## TASK DESCRIPTION
The data below should be printed in full, exactly, and without any of its images.

## EXTRACTED ENTRIES
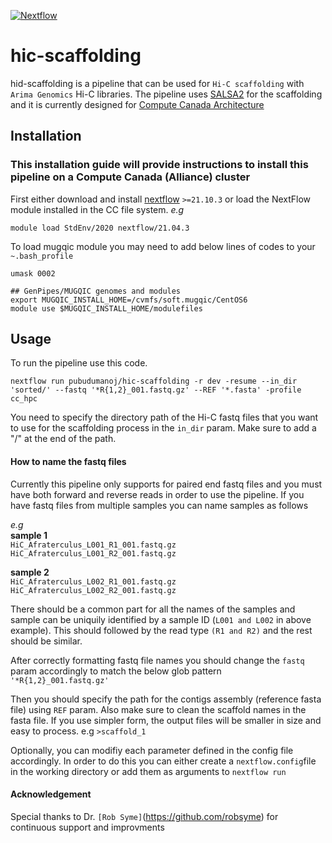[![Nextflow](https://img.shields.io/badge/nextflow%20DSL2-%E2%89%A521.10.3-23aa62.svg?labelColor=000000)](https://www.nextflow.io/)

# hic-scaffolding
hid-scaffolding is a pipeline that can be used for `Hi-C scaffolding` with `Arima Genomics` Hi-C libraries. The pipeline uses [SALSA2](https://github.com/marbl/SALSA) for the scaffolding and it is currently designed for [Compute Canada Architecture](https://status.computecanada.ca/)

## Installation

### This installation guide will provide instructions to install this pipeline on a Compute Canada (Alliance) cluster

First either download and install [nextflow](https://www.nextflow.io/docs/latest/getstarted.html) `>=21.10.3` or load the NextFlow module installed in the CC file system.
_e.g_ 
```
module load StdEnv/2020 nextflow/21.04.3
```

To load mugqic module you may need to add below lines of codes to your `~.bash_profile`
```
umask 0002
 
## GenPipes/MUGQIC genomes and modules
export MUGQIC_INSTALL_HOME=/cvmfs/soft.mugqic/CentOS6
module use $MUGQIC_INSTALL_HOME/modulefiles
```

## Usage

To run the pipeline use this code.

```
nextflow run pubudumanoj/hic-scaffolding -r dev -resume --in_dir 'sorted/' --fastq '*R{1,2}_001.fastq.gz' --REF '*.fasta' -profile cc_hpc
```
You need to specify the directory path of the Hi-C fastq files that you want to use for the scaffolding process in the `in_dir` param. Make sure to add a "/" at the end of the path.

#### How to name the fastq files

Currently this pipeline only supports for paired end fastq files and you must have both forward and reverse reads in order to use the pipeline. If you have fastq files from multiple samples you can name samples as follows

_e.g_ <br />
**sample 1** <br />
`HiC_Afraterculus_L001_R1_001.fastq.gz`  <br />
`HiC_Afraterculus_L001_R2_001.fastq.gz`

**sample 2** <br />
`HiC_Afraterculus_L002_R1_001.fastq.gz`  <br />
`HiC_Afraterculus_L002_R2_001.fastq.gz`

There should be a common part for all the names of the samples and sample can be uniquily identified by a sample ID (`L001 and L002` in above example). This should followed by the read type `(R1 and R2)` and the rest should be similar.

After correctly formatting fastq file names you should change the `fastq` param accordingly to match the below glob pattern <br />
`'*R{1,2}_001.fastq.gz'`

Then you should specify the path for the contigs assembly (reference fasta file) using `REF` param. Also make sure to clean the scaffold names in the fasta file. If you use simpler form, the output files will be smaller in size and easy to process.
e.g
`>scaffold_1`

Optionally, you can modifiy each parameter defined in the config file accordingly. In order to do this you can either create a `nextflow.config`file in the working directory or add them as arguments to `nextflow run`
#### Acknowledgement

Special thanks to Dr. `[Rob Syme]`(https://github.com/robsyme) for continuous support and improvments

## SOLVED PROBLEM
[![Nextflow](https://img.shields.io/badge/nextflow%20DSL2-%E2%89%A521.10.3-23aa62.svg?labelColor=000000)](https://www.nextflow.io/)

# hic-scaffolding
hid-scaffolding is a pipeline that can be used for `Hi-C scaffolding` with `Arima Genomics` Hi-C libraries. The pipeline uses [SALSA2](https://github.com/marbl/SALSA) for the scaffolding and it is currently designed for [Compute Canada Architecture](https://status.computecanada.ca/)

## Installation

### This installation guide will provide instructions to install this pipeline on a Compute Canada (Alliance) cluster

First either download and install [nextflow](https://www.nextflow.io/docs/latest/getstarted.html) `>=21.10.3` or load the NextFlow module installed in the CC file system.
_e.g_ 
```
module load StdEnv/2020 nextflow/21.04.3
```

To load mugqic module you may need to add below lines of codes to your `~.bash_profile`
```
umask 0002
 
## GenPipes/MUGQIC genomes and modules
export MUGQIC_INSTALL_HOME=/cvmfs/soft.mugqic/CentOS6
module use $MUGQIC_INSTALL_HOME/modulefiles
```

## Usage

To run the pipeline use this code.

```
nextflow run pubudumanoj/hic-scaffolding -r dev -resume --in_dir 'sorted/' --fastq '*R{1,2}_001.fastq.gz' --REF '*.fasta' -profile cc_hpc
```
You need to specify the directory path of the Hi-C fastq files that you want to use for the scaffolding process in the `in_dir` param. Make sure to add a "/" at the end of the path.

#### How to name the fastq files

Currently this pipeline only supports for paired end fastq files and you must have both forward and reverse reads in order to use the pipeline. If you have fastq files from multiple samples you can name samples as follows

_e.g_ <br />
**sample 1** <br />
`HiC_Afraterculus_L001_R1_001.fastq.gz`  <br />
`HiC_Afraterculus_L001_R2_001.fastq.gz`

**sample 2** <br />
`HiC_Afraterculus_L002_R1_001.fastq.gz`  <br />
`HiC_Afraterculus_L002_R2_001.fastq.gz`

There should be a common part for all the names of the samples and sample can be uniquily identified by a sample ID (`L001 and L002` in above example). This should followed by the read type `(R1 and R2)` and the rest should be similar.

After correctly formatting fastq file names you should change the `fastq` param accordingly to match the below glob pattern <br />
`'*R{1,2}_001.fastq.gz'`

Then you should specify the path for the contigs assembly (reference fasta file) using `REF` param. Also make sure to clean the scaffold names in the fasta file. If you use simpler form, the output files will be smaller in size and easy to process.
e.g
`>scaffold_1`

Optionally, you can modifiy each parameter defined in the config file accordingly. In order to do this you can either create a `nextflow.config`file in the working directory or add them as arguments to `nextflow run`
#### Acknowledgement

Special thanks to Dr. `[Rob Syme]`(https://github.com/robsyme) for continuous support and improvments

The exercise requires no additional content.